**WHAT TO PRODUCE:** Below are records to be copied exactly; their pictures are to be omitted.

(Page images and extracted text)
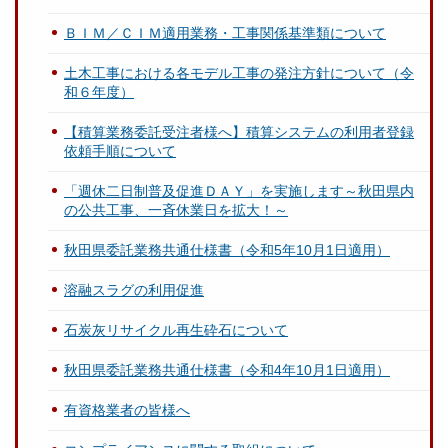
ＢＩＭ／ＣＩＭ適用業務・工事関係基準類について
土木工事における各モデル工事の発注方針について（令
和６年度）
【積算業務委託受注者様へ】積算システムの利用者登録
依頼手順について
「週休二日制普及促進ＤＡＹ」を実施します～秋田県内
の公共工事、一斉休業日を拡大！～
秋田県委託業務共通仕様書（令和5年10月1日適用）
溶融スラグの利用促進
石炭灰リサイクル再生砕石について
秋田県委託業務共通仕様書（令和4年10月1日適用）
有資格業者の皆様へ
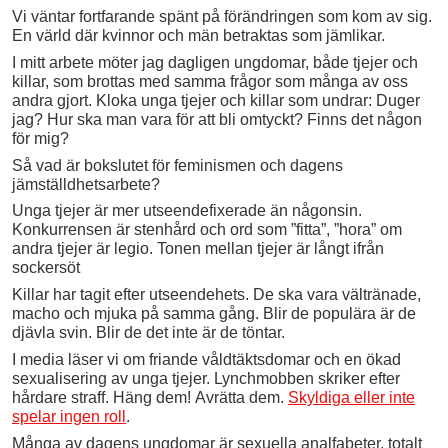
Vi väntar fortfarande spänt på förändringen som kom av sig.
En värld där kvinnor och män betraktas som jämlikar.
I mitt arbete möter jag dagligen ungdomar, både tjejer och
killar, som brottas med samma frågor som många av oss
andra gjort. Kloka unga tjejer och killar som undrar: Duger
jag? Hur ska man vara för att bli omtyckt? Finns det någon
för mig?
Så vad är bokslutet för feminismen och dagens
jämställdhetsarbete?
Unga tjejer är mer utseendefixerade än någonsin.
Konkurrensen är stenhård och ord som ”fitta”, ”hora” om
andra tjejer är legio. Tonen mellan tjejer är långt ifrån
sockersöt
Killar har tagit efter utseendehets. De ska vara vältränade,
macho och mjuka på samma gång. Blir de populära är de
djävla svin. Blir de det inte är de töntar.
I media läser vi om friande våldtäktsdomar och en ökad
sexualisering av unga tjejer. Lynchmobben skriker efter
hårdare straff. Häng dem! Avrätta dem.
Skyldiga eller inte
spelar ingen roll
.
Många av dagens ungdomar är sexuella analfabeter, totalt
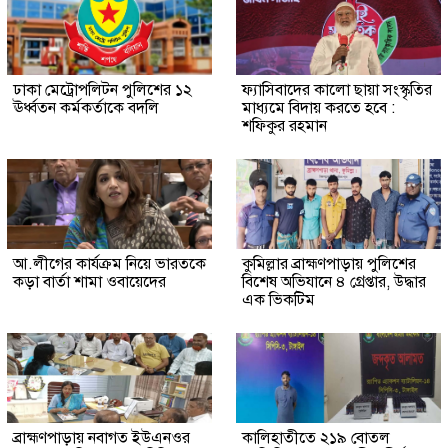
ঢাকা মেট্রোপলিটন পুলিশের ১২
ফ্যাসিবাদের কালো ছায়া সংস্কৃতির
ঊর্ধ্বতন কর্মকর্তাকে বদলি
মাধ্যমে বিদায় করতে হবে :
শফিকুর রহমান
আ.লীগের কার্যক্রম নিয়ে ভারতকে
কুমিল্লার ব্রাহ্মণপাড়ায় পুলিশের
কড়া বার্তা শামা ওবায়েদের
বিশেষ অভিযানে ৪ গ্রেপ্তার, উদ্ধার
এক ভিকটিম
ব্রাহ্মণপাড়ায় নবাগত ইউএনওর
কালিহাতীতে ২১৯ বোতল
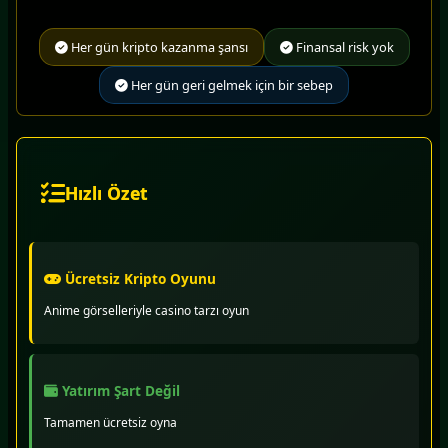
Her gün kripto kazanma şansı
Finansal risk yok
Her gün geri gelmek için bir sebep
Hızlı Özet
Ücretsiz Kripto Oyunu
Anime görselleriyle casino tarzı oyun
Yatırım Şart Değil
Tamamen ücretsiz oyna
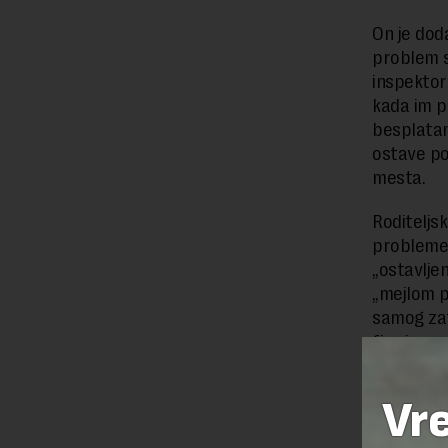
On je doda
problem s
inspektor
kada im p
besplatan
ostave pod
mesta.
Roditeljs
probleme 
„ostavlje
„mejlom p
samog zat
firmi sa 
Vr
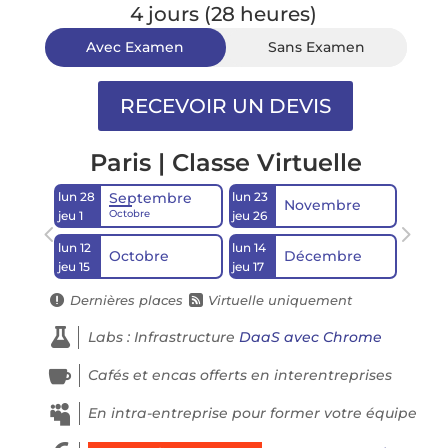
4 jours (28 heures)
Avec Examen
Sans Examen
Paris | Classe Virtuelle
lun 28
lun 23
Septembre
Novembre
Octobre
jeu 1
jeu 26
lun 12
lun 14
Octobre
Décembre
jeu 15
jeu 17
Dernières places
Virtuelle uniquement



Labs : Infrastructure
DaaS avec Chrome

Cafés et encas offerts en interentreprises

En intra-entreprise pour former votre équipe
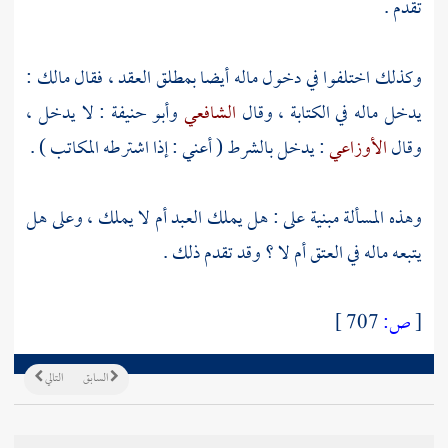
تقدم .
وكذلك اختلفوا في دخول ماله أيضا بمطلق العقد ، فقال
مالك
:
يدخل ماله في الكتابة ، وقال
الشافعي
وأبو حنيفة
: لا يدخل ،
وقال
الأوزاعي
: يدخل بالشرط ( أعني : إذا اشترطه المكاتب ) .
وهذه المسألة مبنية على : هل يملك العبد أم لا يملك ، وعلى هل
يتبعه ماله في العتق أم لا ؟ وقد تقدم ذلك .
[
ص:
707 ]
السابق
التالي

**ANSWER FOR THIS EXERCISE:**
ＢＩＭ／ＣＩＭ適用業務・工事関係基準類について
土木工事における各モデル工事の発注方針について（令
和６年度）
【積算業務委託受注者様へ】積算システムの利用者登録
依頼手順について
「週休二日制普及促進ＤＡＹ」を実施します～秋田県内
の公共工事、一斉休業日を拡大！～
秋田県委託業務共通仕様書（令和5年10月1日適用）
溶融スラグの利用促進
石炭灰リサイクル再生砕石について
秋田県委託業務共通仕様書（令和4年10月1日適用）
有資格業者の皆様へ
Vi väntar fortfarande spänt på förändringen som kom av sig.
En värld där kvinnor och män betraktas som jämlikar.
I mitt arbete möter jag dagligen ungdomar, både tjejer och
killar, som brottas med samma frågor som många av oss
andra gjort. Kloka unga tjejer och killar som undrar: Duger
jag? Hur ska man vara för att bli omtyckt? Finns det någon
för mig?
Så vad är bokslutet för feminismen och dagens
jämställdhetsarbete?
Unga tjejer är mer utseendefixerade än någonsin.
Konkurrensen är stenhård och ord som ”fitta”, ”hora” om
andra tjejer är legio. Tonen mellan tjejer är långt ifrån
sockersöt
Killar har tagit efter utseendehets. De ska vara vältränade,
macho och mjuka på samma gång. Blir de populära är de
djävla svin. Blir de det inte är de töntar.
I media läser vi om friande våldtäktsdomar och en ökad
sexualisering av unga tjejer. Lynchmobben skriker efter
hårdare straff. Häng dem! Avrätta dem.
Skyldiga eller inte
spelar ingen roll
.
Många av dagens ungdomar är sexuella analfabeter, totalt
ঢাকা মেট্রোপলিটন পুলিশের ১২
ফ্যাসিবাদের কালো ছায়া সংস্কৃতির
ঊর্ধ্বতন কর্মকর্তাকে বদলি
মাধ্যমে বিদায় করতে হবে :
শফিকুর রহমান
আ.লীগের কার্যক্রম নিয়ে ভারতকে
কুমিল্লার ব্রাহ্মণপাড়ায় পুলিশের
কড়া বার্তা শামা ওবায়েদের
বিশেষ অভিযানে ৪ গ্রেপ্তার, উদ্ধার
এক ভিকটিম
ব্রাহ্মণপাড়ায় নবাগত ইউএনওর
কালিহাতীতে ২১৯ বোতল
Her gün kripto kazanma şansı
Finansal risk yok
Her gün geri gelmek için bir sebep
Hızlı Özet
Ücretsiz Kripto Oyunu
Anime görselleriyle casino tarzı oyun
Yatırım Şart Değil
Tamamen ücretsiz oyna
On je doda
problem s
inspektor
kada im p
besplatan
ostave pod
mesta.
Roditeljs
probleme 
„ostavlje
„mejlom p
samog zat
firmi sa 
Vr
4 jours (28 heures)
Avec Examen
Sans Examen
Paris | Classe Virtuelle
lun 28
lun 23
Septembre
Novembre
Octobre
jeu 1
jeu 26
lun 12
lun 14
Octobre
Décembre
jeu 15
jeu 17
Dernières places
Virtuelle uniquement



Labs : Infrastructure
DaaS avec Chrome

Cafés et encas offerts en interentreprises

En intra-entreprise pour former votre équipe
تقدم .
وكذلك اختلفوا في دخول ماله أيضا بمطلق العقد ، فقال
مالك
:
يدخل ماله في الكتابة ، وقال
الشافعي
وأبو حنيفة
: لا يدخل ،
وقال
الأوزاعي
: يدخل بالشرط ( أعني : إذا اشترطه المكاتب ) .
وهذه المسألة مبنية على : هل يملك العبد أم لا يملك ، وعلى هل
يتبعه ماله في العتق أم لا ؟ وقد تقدم ذلك .
[
ص:
707 ]
السابق
التالي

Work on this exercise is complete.